= Tasks to carry out =
a - From the forum thread below about encrypted loopback volumes, return the passage starting with "Well, good luck" and going on through "I usually did.", copied word for word.
b - In the forum thread below about encrypted loopback volumes, which util-linux version does Celegans emerge to get a losetup that can access the existing volume?

= Text section =
▼▼▼
Might it have to do with incompatibility of the blowfish kernel module?

(i.e.: with the old system I recall cryptoloop was included in the kernel)

----------

## bhun

 *Quote:*   

> 
> 
> Might it have to do with incompatibility of the blowfish kernel module?
> 
> 

 

I have no idea, the same kernel module was used to create an encrypted loopback device (i have no p0rn to encrypt  :Smile: ) and tried to figure out what you did. You're probably right.  :Smile: 

Well, good luck then. Maybe somebody else can help you out, I hope you manage to get it right.

----------

## Celegans

I encountered the same problem.  This is how I resolved it:

emerge =sys-apps/util-linux-2.12i-r1

...this will bring back a version of losetup that can access the existing volume.

I used it to losetup, then mount the volume, as I usually did.  

I then re-emerged util-linux (latest & greatest)

Using the latest and greatest losetup, I created a new encrypted volume (with a >20 char password),

then copied the contents from the original volume to the new one.

Once verified, I blew away the old volume.

...note that this was fairly straight-forward for me, as I was working on LVM volumes.

Hope this helps.

Cheers.

----------

## JeroenV

Thanks,

I figured that would be a way, but I was reluctant to downgrade because in my case it's DVD's, so I'd have to re-backup the data.

Anyway, I'll try the method and copy the losetup binary over somewhere. I'll post the results (may take two days due to time constraints).

BTW, I was hoping that the old-crypt useflag would just give me exactly that losetup binary you describe, but as shown above it didn't work...

----------
▲▲▲
= Extracted records =
▼▼▼
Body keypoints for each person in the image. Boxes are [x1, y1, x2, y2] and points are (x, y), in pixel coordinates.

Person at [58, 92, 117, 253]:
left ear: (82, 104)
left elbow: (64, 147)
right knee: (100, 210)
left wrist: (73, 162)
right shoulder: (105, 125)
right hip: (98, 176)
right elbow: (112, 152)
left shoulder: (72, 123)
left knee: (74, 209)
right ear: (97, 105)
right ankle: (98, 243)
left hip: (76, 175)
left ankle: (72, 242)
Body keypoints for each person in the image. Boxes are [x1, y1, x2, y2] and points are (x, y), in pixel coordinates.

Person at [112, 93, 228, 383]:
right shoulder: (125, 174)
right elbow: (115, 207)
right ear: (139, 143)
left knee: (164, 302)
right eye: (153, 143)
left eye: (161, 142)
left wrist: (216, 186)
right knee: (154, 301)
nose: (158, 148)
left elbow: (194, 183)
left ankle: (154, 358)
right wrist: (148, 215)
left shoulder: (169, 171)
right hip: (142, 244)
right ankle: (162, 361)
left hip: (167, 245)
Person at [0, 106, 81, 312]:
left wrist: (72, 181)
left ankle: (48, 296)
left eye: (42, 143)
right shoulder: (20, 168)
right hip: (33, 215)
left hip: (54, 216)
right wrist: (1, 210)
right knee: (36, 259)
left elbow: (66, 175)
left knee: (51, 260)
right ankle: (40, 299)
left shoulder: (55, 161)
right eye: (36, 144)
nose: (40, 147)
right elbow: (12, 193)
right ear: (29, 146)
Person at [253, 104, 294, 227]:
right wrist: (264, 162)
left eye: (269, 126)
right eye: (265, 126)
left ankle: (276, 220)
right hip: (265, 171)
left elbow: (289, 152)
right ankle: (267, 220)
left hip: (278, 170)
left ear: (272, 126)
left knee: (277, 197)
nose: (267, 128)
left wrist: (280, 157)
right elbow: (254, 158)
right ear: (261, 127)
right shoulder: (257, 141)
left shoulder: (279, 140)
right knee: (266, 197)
▲▲▲
= Answers given =
a -
Well, good luck then. Maybe somebody else can help you out, I hope you manage to get it right.

----------

## Celegans

I encountered the same problem.  This is how I resolved it:

emerge =sys-apps/util-linux-2.12i-r1

...this will bring back a version of losetup that can access the existing volume.

I used it to losetup, then mount the volume, as I usually did.

b - Celegans emerges =sys-apps/util-linux-2.12i-r1.